Salable minerals are available through a series of competitive and non competitive sales and by free use permit to governmental agencies and non profit organizations.
Small sales for individual use are generally from community pits/common use areas established and reclaimed by BLM using fees charged on a per ton basis in addition to the fair market royalty value. Currently the only free use permit in the Royal Gorge Field Office is the Penrose Common Use area.
Larger sales to individuals or companies are generally from exclusive use areas and are done by competitive or non competitive means dictated by demand and market. The sales contract is to remove a set amount of a material at fair market value over a specific time period and then reclaim. Payments are up front or installment depending on the size of the contract and the desire of the contractor.
Mineral materials can be made available free of charge to governments or non profit organizations.

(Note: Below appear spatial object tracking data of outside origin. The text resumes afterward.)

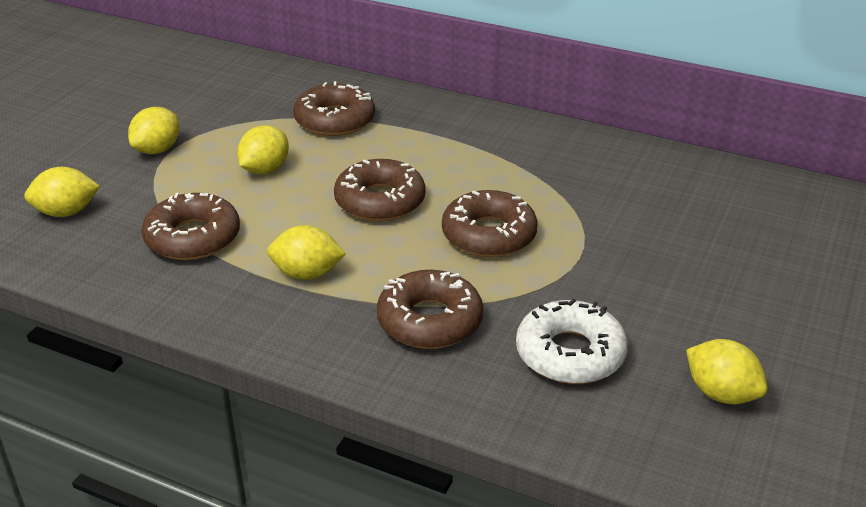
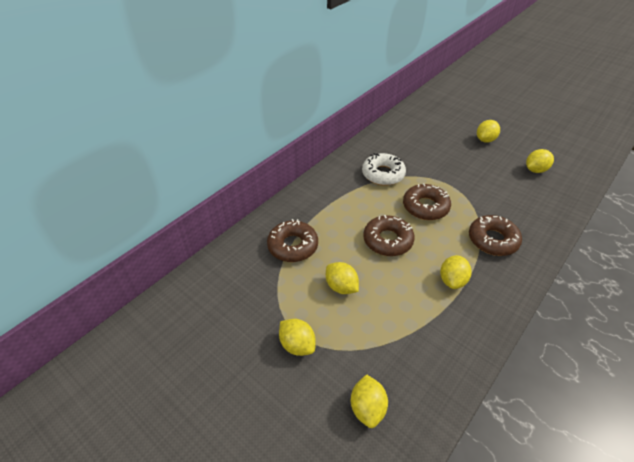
camera: 75 degrees left, 10 degrees up
(193, 237) = (410, 331): brown donut -> none
(570, 353) = (514, 202): white donut -> white donut (383, 174)
(792, 309) = (485, 140): none -> yellow lemon

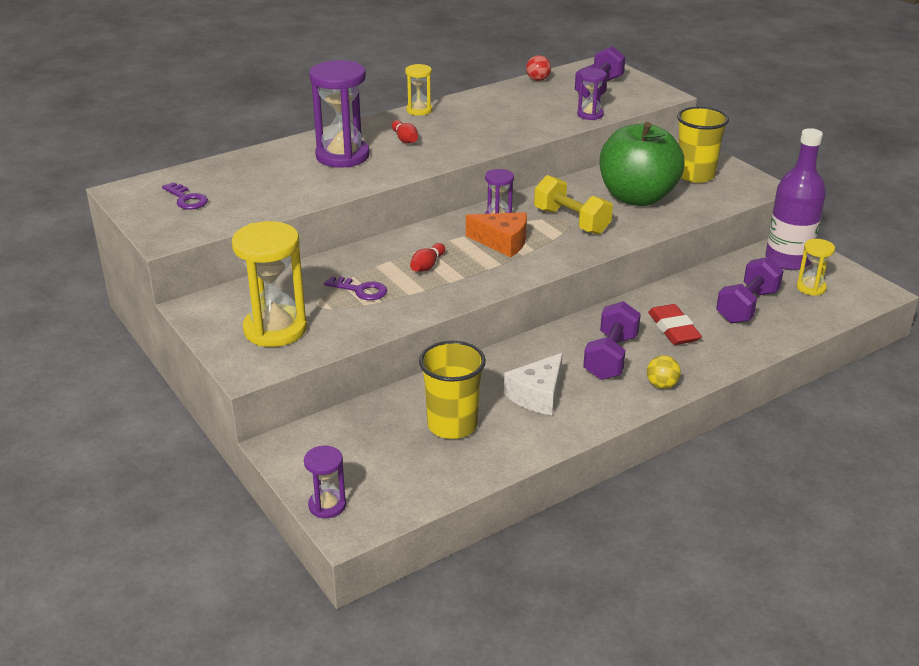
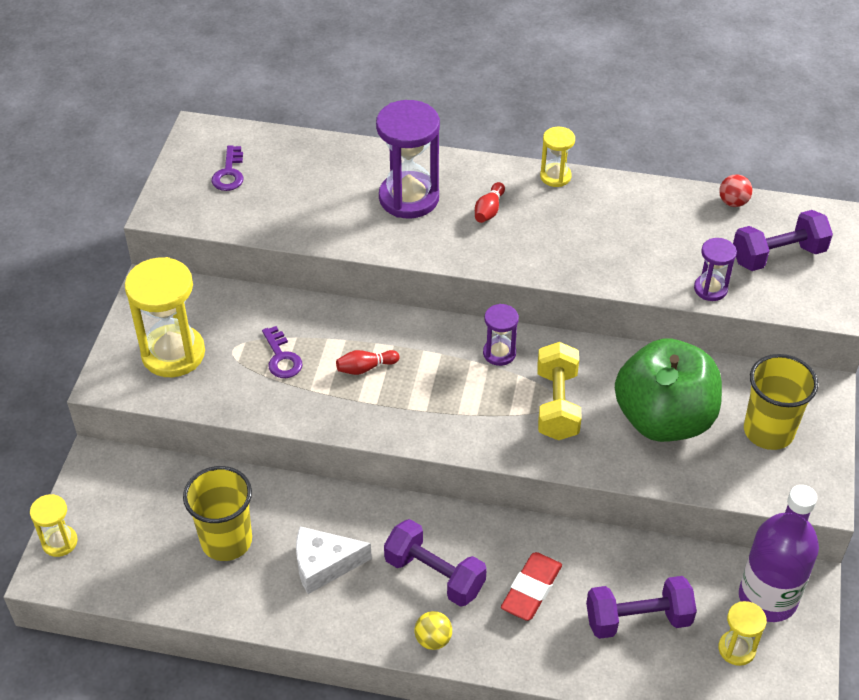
camera: 45 degrees right, 15 degrees up
(327, 505) = (59, 542): purple hourglass -> yellow hourglass
(502, 242) = (462, 386): orange cheese -> none
(610, 357) = (434, 575): purple dumbbell -> purple dumbbell turned 60 degrees clockwise

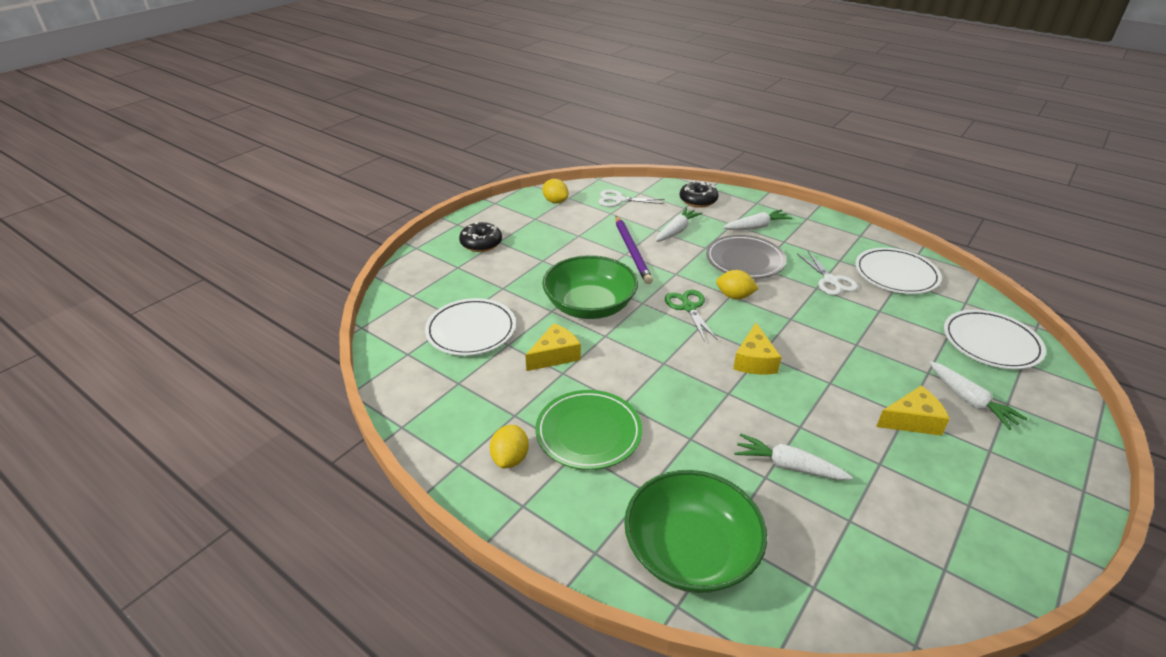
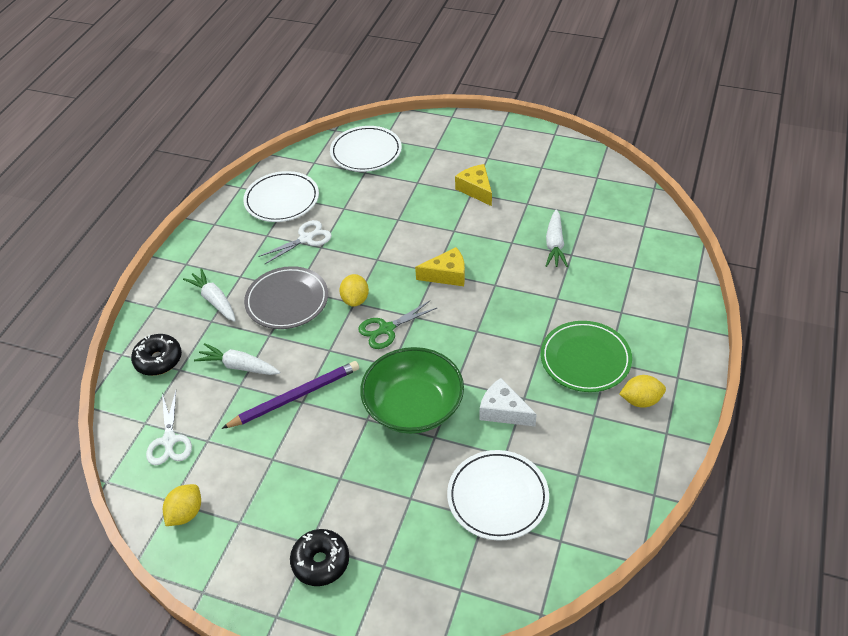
camera: 105 degrees left, 10 degrees up
(555, 355) = (503, 411): yellow cheese -> white cheese
(690, 551) = (655, 281): green bowl -> none
(970, 401) = (441, 164): white carrot -> none

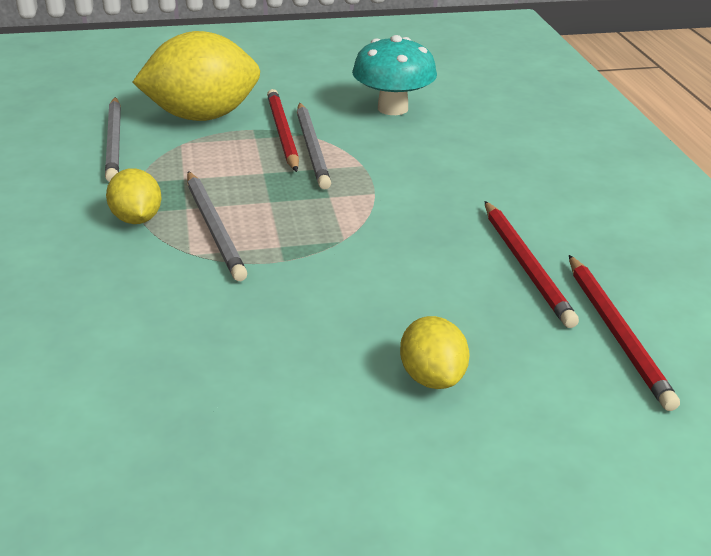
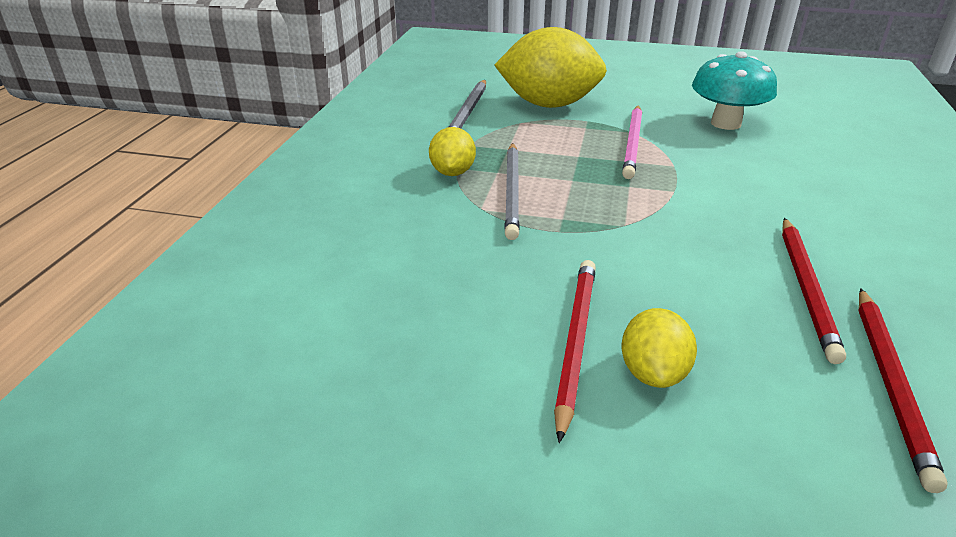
camera: 25 degrees right, 0 degrees up
(282, 133) = (611, 127): red pencil -> red pencil (575, 342)
(312, 148) = (633, 144): grey pencil -> pink pencil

The only expense to these entities is the mining and reclamation costs. In our field office area we have issued free use permits to counties, non profit organizations, and local subdivisions. The environmental analysis would be the same, the difference would be in the cost of the material.
If you are interested in development of saleable minerals from federal land in the Royal Gorge Field Office that is managed by the Bureau of Land Management, simply contact the Royal Gorge Field Office geologist and discuss your proposal. A proposal that moves beyond a discussion point would be carried forward for NEPA analysis (national environmental policy act) and would have environmental analysis including cultural (archeology, paleontology, historical) and T&E (Threatened and Endangered Species) inventories.
Be aware that in Colorado, processing and approval of mining plans is a joint effort with the Colorado Division of Reclamation, Mining, and Safety (DRMS) and our office would work with the DRMS regarding any state permitting requirements.

Also be aware that a mineral material contract is required for any location where the federal governement retains the mineral rights. This is common in stock raising homestead lands that were patented primarily after 1915.